▶ [Stored data]:
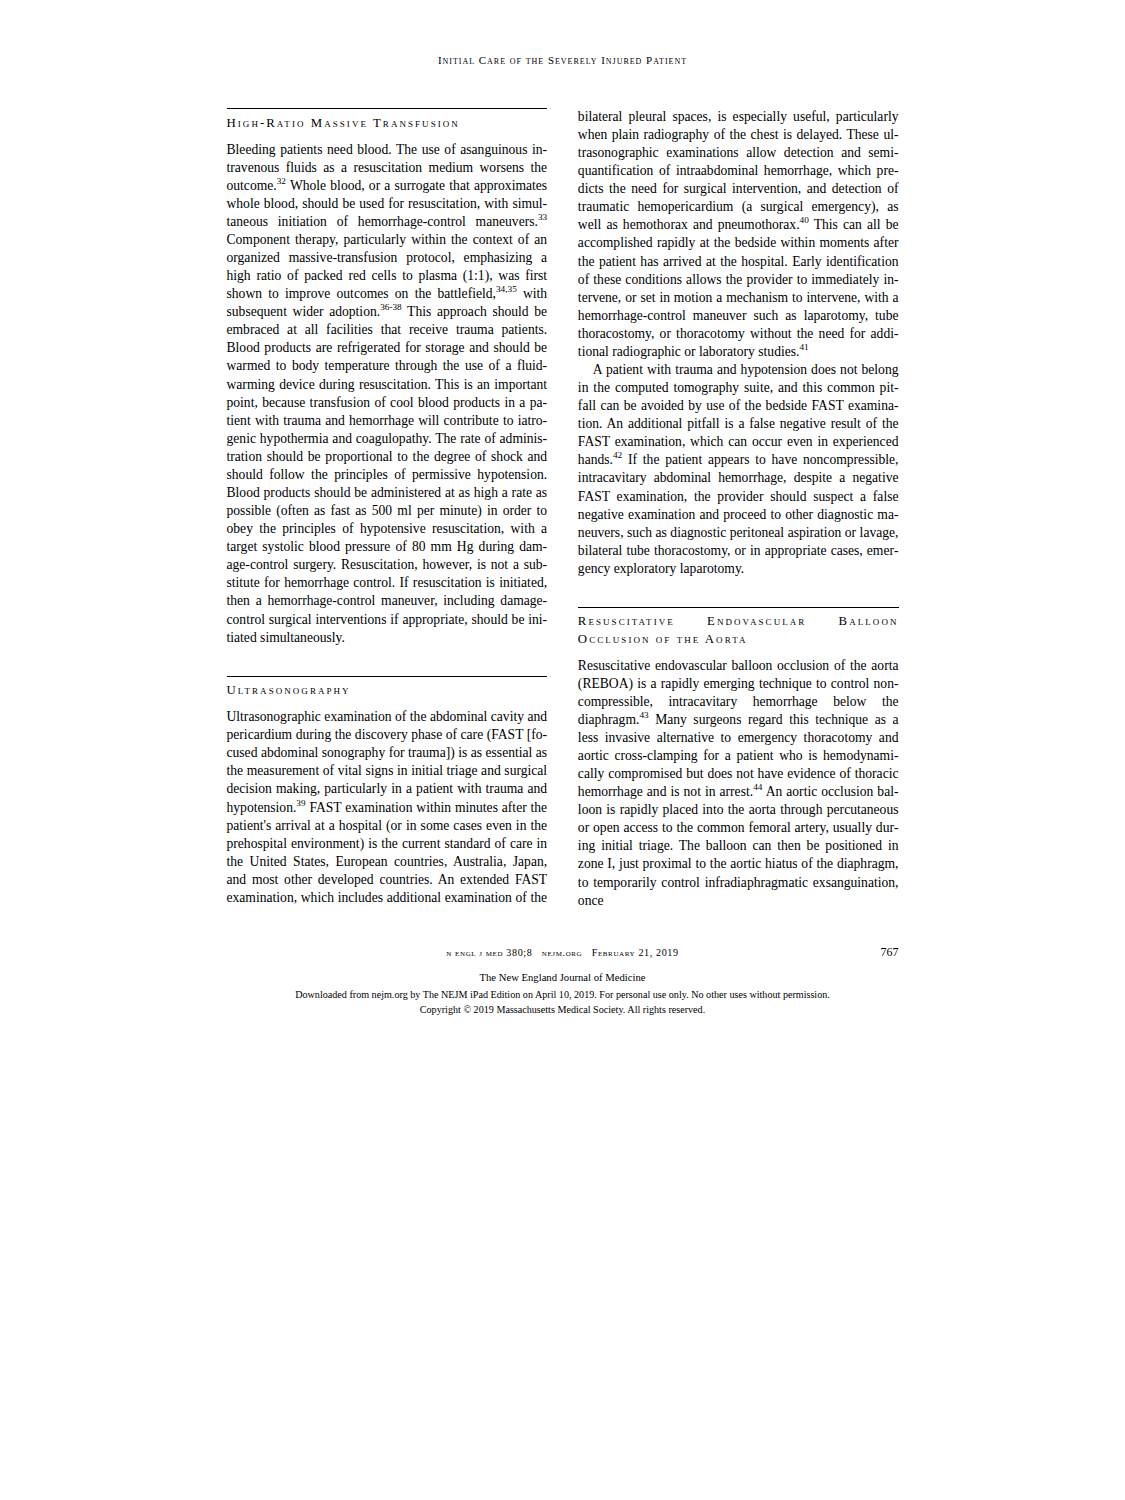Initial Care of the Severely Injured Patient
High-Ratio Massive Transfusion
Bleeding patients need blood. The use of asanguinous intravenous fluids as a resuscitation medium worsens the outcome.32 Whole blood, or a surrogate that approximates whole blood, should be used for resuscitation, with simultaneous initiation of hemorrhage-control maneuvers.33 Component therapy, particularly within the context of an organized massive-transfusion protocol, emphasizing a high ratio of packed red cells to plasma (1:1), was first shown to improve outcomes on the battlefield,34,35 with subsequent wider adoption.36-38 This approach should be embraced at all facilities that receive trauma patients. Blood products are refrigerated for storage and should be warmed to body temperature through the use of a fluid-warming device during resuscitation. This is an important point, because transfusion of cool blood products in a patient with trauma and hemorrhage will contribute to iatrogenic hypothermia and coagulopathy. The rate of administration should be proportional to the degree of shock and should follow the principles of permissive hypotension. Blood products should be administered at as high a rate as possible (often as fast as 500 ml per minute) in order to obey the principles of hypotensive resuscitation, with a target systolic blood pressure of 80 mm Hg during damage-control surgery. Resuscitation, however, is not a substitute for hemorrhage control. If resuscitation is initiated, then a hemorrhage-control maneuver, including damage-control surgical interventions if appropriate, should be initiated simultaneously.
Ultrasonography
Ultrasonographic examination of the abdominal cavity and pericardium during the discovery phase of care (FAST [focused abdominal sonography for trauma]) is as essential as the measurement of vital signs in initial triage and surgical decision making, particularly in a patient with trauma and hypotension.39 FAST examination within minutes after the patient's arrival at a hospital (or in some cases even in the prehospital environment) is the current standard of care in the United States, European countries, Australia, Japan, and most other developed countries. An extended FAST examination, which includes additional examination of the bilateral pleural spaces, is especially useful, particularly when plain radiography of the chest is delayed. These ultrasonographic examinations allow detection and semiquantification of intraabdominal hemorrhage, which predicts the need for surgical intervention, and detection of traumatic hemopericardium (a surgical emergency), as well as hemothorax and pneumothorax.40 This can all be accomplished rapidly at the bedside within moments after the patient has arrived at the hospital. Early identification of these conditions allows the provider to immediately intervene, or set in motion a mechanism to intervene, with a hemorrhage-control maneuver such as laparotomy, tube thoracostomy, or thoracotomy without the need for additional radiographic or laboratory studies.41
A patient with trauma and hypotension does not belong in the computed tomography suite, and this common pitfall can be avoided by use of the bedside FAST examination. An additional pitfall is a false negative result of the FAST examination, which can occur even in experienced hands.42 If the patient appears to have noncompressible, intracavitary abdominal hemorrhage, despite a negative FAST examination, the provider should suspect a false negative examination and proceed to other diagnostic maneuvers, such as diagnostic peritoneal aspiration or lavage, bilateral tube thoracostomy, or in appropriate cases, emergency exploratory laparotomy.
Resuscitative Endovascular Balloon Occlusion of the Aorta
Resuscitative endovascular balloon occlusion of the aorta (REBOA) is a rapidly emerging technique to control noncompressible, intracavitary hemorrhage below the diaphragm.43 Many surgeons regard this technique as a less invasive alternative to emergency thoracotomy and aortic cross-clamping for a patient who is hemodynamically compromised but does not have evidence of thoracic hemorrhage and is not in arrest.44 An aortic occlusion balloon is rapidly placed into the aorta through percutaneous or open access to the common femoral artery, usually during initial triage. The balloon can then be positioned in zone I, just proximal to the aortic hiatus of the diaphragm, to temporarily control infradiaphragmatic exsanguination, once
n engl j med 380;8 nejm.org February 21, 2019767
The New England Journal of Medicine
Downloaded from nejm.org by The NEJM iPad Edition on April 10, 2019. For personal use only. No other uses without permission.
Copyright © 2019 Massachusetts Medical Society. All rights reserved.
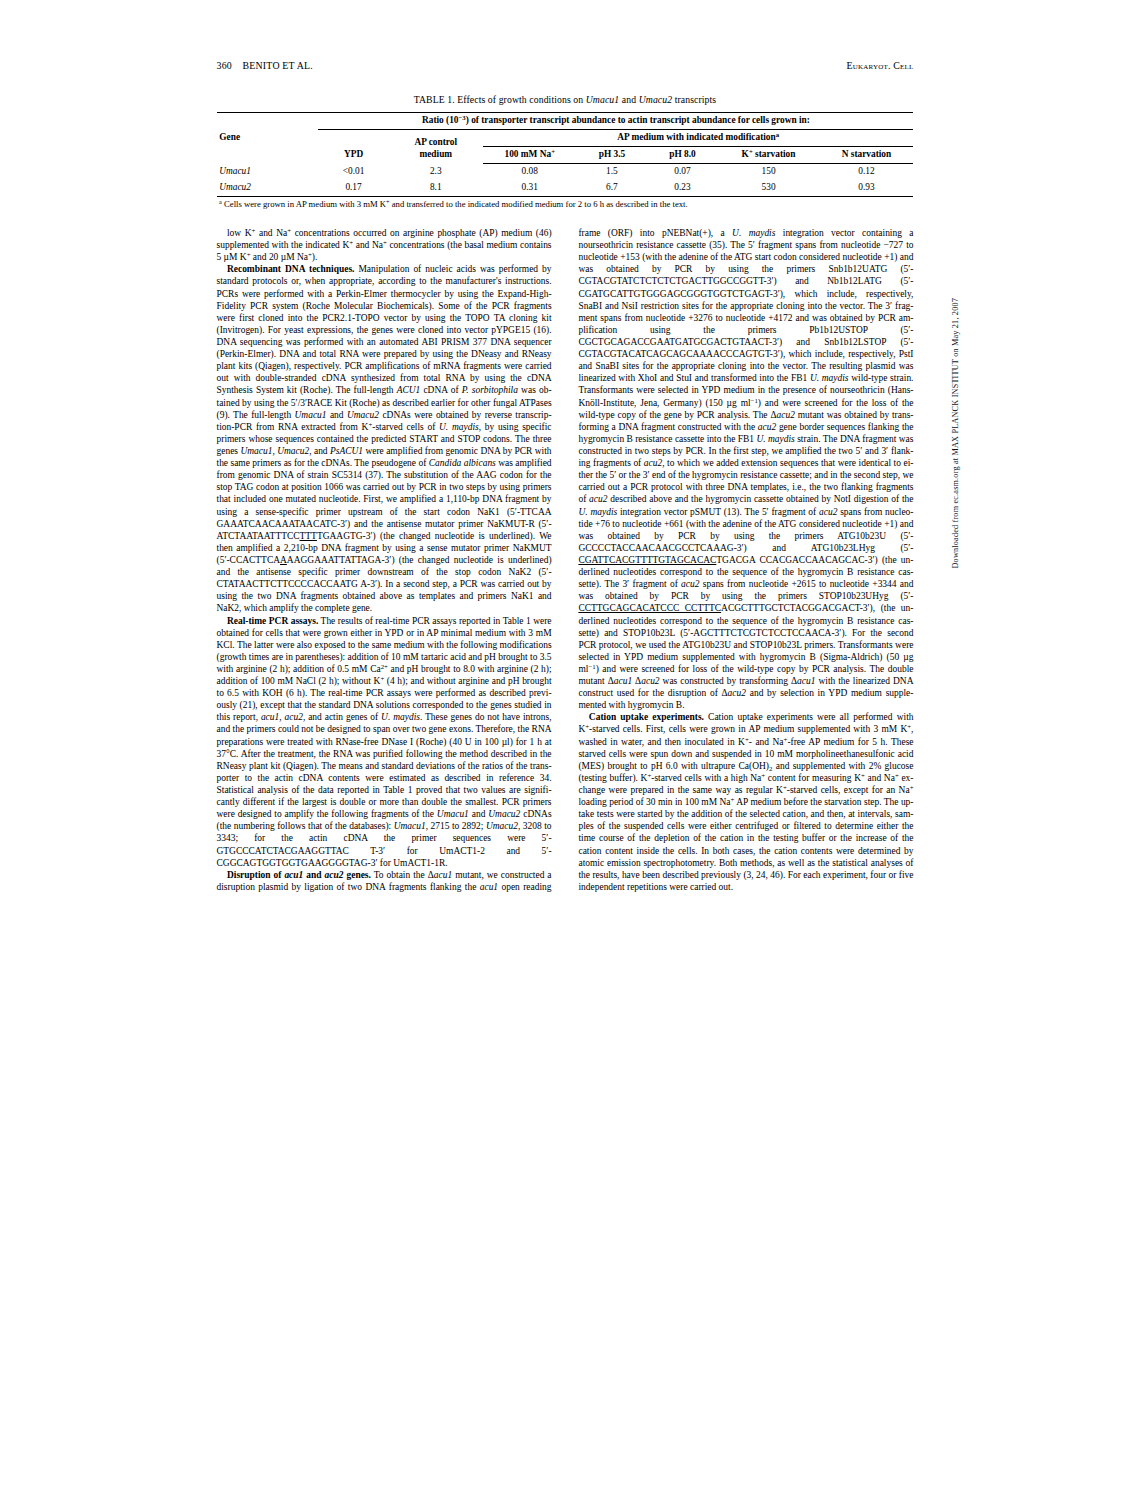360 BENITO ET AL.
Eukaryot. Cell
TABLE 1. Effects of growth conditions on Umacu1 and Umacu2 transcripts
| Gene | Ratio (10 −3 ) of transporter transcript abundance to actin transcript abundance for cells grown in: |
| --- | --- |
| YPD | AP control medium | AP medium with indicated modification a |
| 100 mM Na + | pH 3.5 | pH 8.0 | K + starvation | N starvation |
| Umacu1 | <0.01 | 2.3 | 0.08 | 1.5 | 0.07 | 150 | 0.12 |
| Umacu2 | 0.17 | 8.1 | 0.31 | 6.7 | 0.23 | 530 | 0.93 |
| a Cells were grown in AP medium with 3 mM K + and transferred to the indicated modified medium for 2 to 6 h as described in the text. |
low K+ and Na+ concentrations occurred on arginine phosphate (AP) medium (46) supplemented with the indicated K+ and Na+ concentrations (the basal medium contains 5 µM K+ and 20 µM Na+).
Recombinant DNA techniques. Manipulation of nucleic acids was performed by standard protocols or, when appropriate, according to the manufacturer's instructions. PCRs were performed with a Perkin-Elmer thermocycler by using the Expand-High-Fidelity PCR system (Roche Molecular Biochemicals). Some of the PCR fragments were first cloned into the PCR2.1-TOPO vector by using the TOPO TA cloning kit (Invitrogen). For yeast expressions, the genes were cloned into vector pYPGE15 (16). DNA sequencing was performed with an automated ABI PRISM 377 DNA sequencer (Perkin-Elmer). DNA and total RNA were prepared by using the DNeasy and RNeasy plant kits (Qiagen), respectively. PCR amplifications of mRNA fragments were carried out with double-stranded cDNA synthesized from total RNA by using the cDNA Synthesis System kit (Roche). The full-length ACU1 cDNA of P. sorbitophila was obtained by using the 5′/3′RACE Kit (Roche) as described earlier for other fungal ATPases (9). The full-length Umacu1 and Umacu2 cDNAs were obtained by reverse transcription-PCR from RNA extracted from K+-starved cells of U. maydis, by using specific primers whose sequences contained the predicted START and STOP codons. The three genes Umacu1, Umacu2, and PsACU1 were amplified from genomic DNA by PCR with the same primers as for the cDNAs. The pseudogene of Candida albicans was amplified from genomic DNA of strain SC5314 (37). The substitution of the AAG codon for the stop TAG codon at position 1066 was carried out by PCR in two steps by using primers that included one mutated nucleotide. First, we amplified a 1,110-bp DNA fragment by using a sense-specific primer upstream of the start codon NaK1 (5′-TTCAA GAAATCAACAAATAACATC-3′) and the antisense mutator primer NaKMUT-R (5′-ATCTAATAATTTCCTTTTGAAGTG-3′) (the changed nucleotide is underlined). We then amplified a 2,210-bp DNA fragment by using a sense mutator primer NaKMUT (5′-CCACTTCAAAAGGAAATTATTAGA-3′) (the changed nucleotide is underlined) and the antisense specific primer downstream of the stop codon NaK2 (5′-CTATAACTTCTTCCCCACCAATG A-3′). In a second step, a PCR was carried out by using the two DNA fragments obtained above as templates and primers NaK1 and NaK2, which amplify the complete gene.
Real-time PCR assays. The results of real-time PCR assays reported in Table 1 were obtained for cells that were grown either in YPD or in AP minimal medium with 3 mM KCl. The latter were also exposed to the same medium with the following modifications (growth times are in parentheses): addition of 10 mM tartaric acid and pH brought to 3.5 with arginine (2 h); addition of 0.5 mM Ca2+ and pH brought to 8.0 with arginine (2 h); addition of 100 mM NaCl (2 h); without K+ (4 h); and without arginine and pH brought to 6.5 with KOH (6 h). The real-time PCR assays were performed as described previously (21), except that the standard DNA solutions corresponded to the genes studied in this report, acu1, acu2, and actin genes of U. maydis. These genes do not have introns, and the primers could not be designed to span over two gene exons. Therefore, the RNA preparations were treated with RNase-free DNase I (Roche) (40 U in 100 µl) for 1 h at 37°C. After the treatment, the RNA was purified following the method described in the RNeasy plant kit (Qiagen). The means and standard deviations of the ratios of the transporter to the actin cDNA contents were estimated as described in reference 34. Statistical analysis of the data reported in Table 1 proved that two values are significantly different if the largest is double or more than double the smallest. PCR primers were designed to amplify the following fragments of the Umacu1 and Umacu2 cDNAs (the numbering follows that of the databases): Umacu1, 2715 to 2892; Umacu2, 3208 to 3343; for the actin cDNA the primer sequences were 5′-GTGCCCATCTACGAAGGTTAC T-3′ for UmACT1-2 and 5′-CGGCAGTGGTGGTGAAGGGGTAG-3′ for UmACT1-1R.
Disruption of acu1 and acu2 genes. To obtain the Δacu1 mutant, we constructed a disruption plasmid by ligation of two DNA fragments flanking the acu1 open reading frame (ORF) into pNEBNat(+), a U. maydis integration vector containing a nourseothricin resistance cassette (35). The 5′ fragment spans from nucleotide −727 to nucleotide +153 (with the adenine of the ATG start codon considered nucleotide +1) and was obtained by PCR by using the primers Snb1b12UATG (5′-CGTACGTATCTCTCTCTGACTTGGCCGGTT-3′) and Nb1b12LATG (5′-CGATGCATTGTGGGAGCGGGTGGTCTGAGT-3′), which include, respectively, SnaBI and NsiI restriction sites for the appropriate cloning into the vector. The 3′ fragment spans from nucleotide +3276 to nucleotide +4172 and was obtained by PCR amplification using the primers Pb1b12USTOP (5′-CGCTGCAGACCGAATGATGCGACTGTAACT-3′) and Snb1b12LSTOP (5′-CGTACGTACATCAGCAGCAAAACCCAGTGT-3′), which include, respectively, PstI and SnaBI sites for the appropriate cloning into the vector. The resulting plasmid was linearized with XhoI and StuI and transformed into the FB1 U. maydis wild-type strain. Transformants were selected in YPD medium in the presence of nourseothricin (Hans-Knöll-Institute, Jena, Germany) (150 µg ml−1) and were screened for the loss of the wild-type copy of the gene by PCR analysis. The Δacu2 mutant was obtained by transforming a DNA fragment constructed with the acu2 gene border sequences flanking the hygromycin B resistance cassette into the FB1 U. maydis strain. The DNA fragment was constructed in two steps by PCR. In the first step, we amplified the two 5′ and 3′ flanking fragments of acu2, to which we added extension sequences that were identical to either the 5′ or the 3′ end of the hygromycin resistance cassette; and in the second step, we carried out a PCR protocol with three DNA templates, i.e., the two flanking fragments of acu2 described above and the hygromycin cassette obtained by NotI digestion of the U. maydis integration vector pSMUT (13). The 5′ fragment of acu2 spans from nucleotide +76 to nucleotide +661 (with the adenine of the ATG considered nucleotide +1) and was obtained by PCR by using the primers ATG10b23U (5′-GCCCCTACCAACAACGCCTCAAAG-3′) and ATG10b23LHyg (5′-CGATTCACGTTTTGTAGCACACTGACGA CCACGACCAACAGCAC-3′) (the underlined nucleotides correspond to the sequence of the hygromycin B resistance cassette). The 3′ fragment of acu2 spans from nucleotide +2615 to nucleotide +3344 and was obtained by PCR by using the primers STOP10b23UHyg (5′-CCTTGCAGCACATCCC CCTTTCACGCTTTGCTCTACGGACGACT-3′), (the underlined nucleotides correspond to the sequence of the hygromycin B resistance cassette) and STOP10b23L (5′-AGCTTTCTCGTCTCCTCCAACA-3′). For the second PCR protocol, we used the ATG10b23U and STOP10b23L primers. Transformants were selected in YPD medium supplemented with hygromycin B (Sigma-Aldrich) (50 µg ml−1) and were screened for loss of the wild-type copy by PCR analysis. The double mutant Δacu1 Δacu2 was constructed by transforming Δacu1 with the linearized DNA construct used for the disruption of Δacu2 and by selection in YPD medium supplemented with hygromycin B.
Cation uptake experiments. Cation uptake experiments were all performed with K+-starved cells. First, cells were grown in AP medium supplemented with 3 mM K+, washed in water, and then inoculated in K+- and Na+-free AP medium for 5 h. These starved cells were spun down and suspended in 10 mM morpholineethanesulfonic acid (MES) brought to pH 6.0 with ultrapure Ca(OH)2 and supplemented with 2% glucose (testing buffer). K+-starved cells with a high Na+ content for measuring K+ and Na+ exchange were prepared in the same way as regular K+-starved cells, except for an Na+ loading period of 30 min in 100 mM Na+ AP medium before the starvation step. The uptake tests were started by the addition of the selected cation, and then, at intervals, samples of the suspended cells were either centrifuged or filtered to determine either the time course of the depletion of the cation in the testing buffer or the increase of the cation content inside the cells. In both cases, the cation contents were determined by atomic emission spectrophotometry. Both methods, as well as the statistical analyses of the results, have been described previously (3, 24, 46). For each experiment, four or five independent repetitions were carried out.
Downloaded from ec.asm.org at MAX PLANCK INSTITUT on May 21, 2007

▶ [What to do]: Write out exactly the lines above between the one with "Copyright © 2019" and the one with "low K+ and Na+", inclusive, with pictures left out.

▶ [Response to the exercise]:
Copyright © 2019 Massachusetts Medical Society. All rights reserved.
360 BENITO ET AL.
Eukaryot. Cell
TABLE 1. Effects of growth conditions on Umacu1 and Umacu2 transcripts
| Gene | Ratio (10 −3 ) of transporter transcript abundance to actin transcript abundance for cells grown in: |
| --- | --- |
| YPD | AP control medium | AP medium with indicated modification a |
| 100 mM Na + | pH 3.5 | pH 8.0 | K + starvation | N starvation |
| Umacu1 | <0.01 | 2.3 | 0.08 | 1.5 | 0.07 | 150 | 0.12 |
| Umacu2 | 0.17 | 8.1 | 0.31 | 6.7 | 0.23 | 530 | 0.93 |
| a Cells were grown in AP medium with 3 mM K + and transferred to the indicated modified medium for 2 to 6 h as described in the text. |
low K+ and Na+ concentrations occurred on arginine phosphate (AP) medium (46) supplemented with the indicated K+ and Na+ concentrations (the basal medium contains 5 µM K+ and 20 µM Na+).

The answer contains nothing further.